[[ Provided material open ]]

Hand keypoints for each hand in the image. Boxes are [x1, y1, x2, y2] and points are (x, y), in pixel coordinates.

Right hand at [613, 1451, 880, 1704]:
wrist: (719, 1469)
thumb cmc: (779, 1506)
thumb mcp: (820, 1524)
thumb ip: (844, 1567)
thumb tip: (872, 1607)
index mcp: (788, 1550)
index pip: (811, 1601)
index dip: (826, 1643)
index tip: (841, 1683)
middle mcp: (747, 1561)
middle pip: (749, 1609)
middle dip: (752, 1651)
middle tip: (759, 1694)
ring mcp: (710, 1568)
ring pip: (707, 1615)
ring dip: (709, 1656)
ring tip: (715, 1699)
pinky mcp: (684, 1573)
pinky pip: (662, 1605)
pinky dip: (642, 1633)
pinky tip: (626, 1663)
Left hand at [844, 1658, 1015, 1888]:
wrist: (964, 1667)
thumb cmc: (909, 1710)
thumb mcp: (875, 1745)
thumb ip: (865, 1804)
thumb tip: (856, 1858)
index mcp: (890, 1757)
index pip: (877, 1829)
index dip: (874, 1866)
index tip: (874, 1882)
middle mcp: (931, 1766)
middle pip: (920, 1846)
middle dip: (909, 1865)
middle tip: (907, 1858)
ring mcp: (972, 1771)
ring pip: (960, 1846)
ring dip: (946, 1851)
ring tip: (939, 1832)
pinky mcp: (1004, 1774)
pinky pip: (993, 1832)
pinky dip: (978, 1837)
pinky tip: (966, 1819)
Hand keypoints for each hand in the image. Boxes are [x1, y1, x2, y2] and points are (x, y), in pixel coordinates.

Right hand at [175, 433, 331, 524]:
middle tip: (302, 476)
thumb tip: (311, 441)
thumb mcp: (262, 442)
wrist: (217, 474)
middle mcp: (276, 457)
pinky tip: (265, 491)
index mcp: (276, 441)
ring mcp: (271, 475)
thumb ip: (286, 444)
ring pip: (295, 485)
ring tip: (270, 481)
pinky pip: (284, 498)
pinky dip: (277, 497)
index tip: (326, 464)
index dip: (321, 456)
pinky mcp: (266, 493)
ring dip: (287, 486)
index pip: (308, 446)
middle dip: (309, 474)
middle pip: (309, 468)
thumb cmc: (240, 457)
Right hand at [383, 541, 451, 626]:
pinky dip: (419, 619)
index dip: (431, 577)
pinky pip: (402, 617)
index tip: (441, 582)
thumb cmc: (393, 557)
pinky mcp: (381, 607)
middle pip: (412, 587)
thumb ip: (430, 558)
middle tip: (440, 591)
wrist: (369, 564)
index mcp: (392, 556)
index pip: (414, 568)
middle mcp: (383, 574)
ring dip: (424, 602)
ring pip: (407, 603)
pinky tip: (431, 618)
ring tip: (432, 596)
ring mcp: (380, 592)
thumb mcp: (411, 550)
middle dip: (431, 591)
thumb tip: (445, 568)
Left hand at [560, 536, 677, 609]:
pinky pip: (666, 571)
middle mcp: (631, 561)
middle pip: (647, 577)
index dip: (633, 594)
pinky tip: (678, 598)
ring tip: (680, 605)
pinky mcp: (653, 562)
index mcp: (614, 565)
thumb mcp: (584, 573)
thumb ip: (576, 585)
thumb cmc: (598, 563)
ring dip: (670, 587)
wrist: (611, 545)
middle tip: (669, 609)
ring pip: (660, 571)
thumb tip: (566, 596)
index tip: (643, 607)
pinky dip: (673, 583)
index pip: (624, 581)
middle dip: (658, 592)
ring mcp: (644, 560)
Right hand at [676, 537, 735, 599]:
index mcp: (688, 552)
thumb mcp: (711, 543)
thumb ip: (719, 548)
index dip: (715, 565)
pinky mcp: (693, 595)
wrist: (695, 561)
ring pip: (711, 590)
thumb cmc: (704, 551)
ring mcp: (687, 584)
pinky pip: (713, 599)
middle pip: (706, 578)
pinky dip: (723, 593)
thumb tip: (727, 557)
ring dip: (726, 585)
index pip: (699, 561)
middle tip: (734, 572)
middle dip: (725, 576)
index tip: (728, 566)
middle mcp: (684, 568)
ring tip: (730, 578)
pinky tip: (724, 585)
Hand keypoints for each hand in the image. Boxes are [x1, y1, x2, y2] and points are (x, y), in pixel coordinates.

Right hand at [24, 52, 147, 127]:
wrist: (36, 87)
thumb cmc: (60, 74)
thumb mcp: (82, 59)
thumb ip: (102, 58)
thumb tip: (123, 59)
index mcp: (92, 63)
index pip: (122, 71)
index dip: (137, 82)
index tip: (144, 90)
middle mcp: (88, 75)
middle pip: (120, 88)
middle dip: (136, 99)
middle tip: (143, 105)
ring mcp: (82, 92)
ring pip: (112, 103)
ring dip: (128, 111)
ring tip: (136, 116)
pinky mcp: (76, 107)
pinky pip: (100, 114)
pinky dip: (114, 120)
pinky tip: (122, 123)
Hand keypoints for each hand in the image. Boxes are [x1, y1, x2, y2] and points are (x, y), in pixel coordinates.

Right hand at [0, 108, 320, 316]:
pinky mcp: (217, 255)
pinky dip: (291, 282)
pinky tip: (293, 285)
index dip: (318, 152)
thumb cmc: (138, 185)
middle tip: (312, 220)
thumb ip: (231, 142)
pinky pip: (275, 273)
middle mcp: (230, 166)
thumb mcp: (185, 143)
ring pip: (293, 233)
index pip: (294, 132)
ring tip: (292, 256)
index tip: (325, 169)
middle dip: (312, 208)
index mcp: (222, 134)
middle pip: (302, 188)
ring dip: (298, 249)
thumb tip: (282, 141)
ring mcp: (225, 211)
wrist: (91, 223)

[[ Provided material closed ]]

Lines from the beginning of the data above through the line containing "thumb ip: (844, 1567)" are to be returned exactly, and no others.

*Response for this exercise*:
Hand keypoints for each hand in the image. Boxes are [x1, y1, x2, y2] and points are (x, y), in pixel coordinates.

Right hand at [613, 1451, 880, 1704]:
wrist: (719, 1469)
thumb cmc: (779, 1506)
thumb mcp: (820, 1524)
thumb ip: (844, 1567)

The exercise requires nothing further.